En medio de la crisis sanitaria por la pandemia y la consecuente crisis en la economía, uno de los principales impulsos internos proviene del exterior: las remesas no sólo han mantenido un ingreso constante para millones de hogares mexicanos sino que este año romperán nuevamente su propio récord y superarán los 40 mil millones de dólares. De enero a octubre de este año, los envíos de dinero fueron por 33 mil 564 millones de dólares, lo que representa un incremento del 10 por ciento con relación al mismo periodo del año anterior cuando la cifra fue de 30 mil 394 millones de dólares, según los datos del Banco de México.

Este repunte constante de las remesas se da en un momento crítico, cuando más se lo necesita. Mientras la economía mexicana está en plena contracción y el Banco de México estima que la caída general del año será de 9.2 por ciento, también están en crisis las principales fuentes de ingreso del país: las exportaciones, el turismo y los ingresos por el petróleo disminuyeron durante la pandemia, mientras que las remesas aumentaron. Esto significa que los envíos que recibieron las 1.8 millones de familias perceptoras han contribuido a sostener el consumo interno, el cual es vital para que la economía se mueva.
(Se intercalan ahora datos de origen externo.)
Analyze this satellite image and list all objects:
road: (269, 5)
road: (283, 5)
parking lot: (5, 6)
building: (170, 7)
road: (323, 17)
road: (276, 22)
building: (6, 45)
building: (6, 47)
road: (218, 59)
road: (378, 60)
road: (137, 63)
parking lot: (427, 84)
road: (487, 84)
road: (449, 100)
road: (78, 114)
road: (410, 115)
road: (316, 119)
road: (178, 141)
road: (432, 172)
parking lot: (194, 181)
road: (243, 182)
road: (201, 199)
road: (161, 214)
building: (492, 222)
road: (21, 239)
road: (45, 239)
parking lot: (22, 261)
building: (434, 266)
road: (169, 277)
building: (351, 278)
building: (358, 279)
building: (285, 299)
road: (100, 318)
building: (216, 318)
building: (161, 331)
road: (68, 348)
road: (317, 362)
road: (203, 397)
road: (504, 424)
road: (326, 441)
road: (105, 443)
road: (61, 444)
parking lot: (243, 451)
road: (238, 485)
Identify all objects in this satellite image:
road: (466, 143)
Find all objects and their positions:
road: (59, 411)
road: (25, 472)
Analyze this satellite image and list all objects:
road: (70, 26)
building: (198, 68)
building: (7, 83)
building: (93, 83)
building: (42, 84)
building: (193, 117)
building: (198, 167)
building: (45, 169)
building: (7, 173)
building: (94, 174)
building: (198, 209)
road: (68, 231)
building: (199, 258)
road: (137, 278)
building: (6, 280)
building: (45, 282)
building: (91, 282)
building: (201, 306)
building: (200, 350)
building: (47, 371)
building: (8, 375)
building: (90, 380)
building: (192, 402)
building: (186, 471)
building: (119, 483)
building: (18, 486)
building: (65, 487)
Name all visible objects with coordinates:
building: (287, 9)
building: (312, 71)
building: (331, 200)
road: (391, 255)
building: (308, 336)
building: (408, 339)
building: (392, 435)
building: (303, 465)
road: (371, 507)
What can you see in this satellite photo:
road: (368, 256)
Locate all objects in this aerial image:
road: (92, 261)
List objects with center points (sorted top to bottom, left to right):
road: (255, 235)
El momento que estamos viviendo es muy complejo y de difícil pronóstico: los casos de Covid-19 han aumentado en las últimas semanas poniendo en situación de emergencia a varias urbes en el país, justo en el tiempo en el que se combinan el cansancio de la gente, las ganas de salir y el inicio de las reuniones y las fiestas decembrinas. La economía está en proceso de recuperación, lo cual se nota en los más de 148 mil empleos formales recuperados en noviembre y los 555 mil puestos de trabajo que volvieron luego de las pérdidas por la pandemia. Y aunque esto apenas es un inicio de reactivación que no compensa lo perdido, esta recuperación está en entredicho debido a que la crisis sanitaria no ha podido controlarse y los casos de Covid-19 siguen en aumento.

En el proceso de reactivación se espera que para 2021 se dé un crecimiento “de rebote” de alrededor de 4.6 por ciento, aunque hay varios condicionantes que ponen en duda cualquier mejoría: lo primero es saber cómo irá evolucionando la crisis sanitaria y si se logrará controlar y superar la pandemia. Esto es fundamental porque no hay recuperación económica sostenible sin recuperar primero la salud. Y en este contexto, una de las grandes dudas es cuánto tiempo tardará en recuperarse el consumo, puesto que no alcanza con volver a las actividades productivas o depender de los grandes ingresos como las exportaciones, sino que se debe recuperar desde dentro.

Dentro de este complicado momento, las remesas son el oxígeno que permite mantener el consumo interno y contribuye a que las familias cubran sus necesidades básicas. Pero a este impulso hay que sumarle otros para acompañar el rebote: falta el apoyo a los microempresarios, los créditos al emprendimiento, las inversiones que generan empleos de calidad y una reconsideración de los salarios e ingresos para la gente. Las remesas son un gran apoyo en tiempos de crisis pero no son la solución a la pandemia ni a la economía. Hay que hacer más.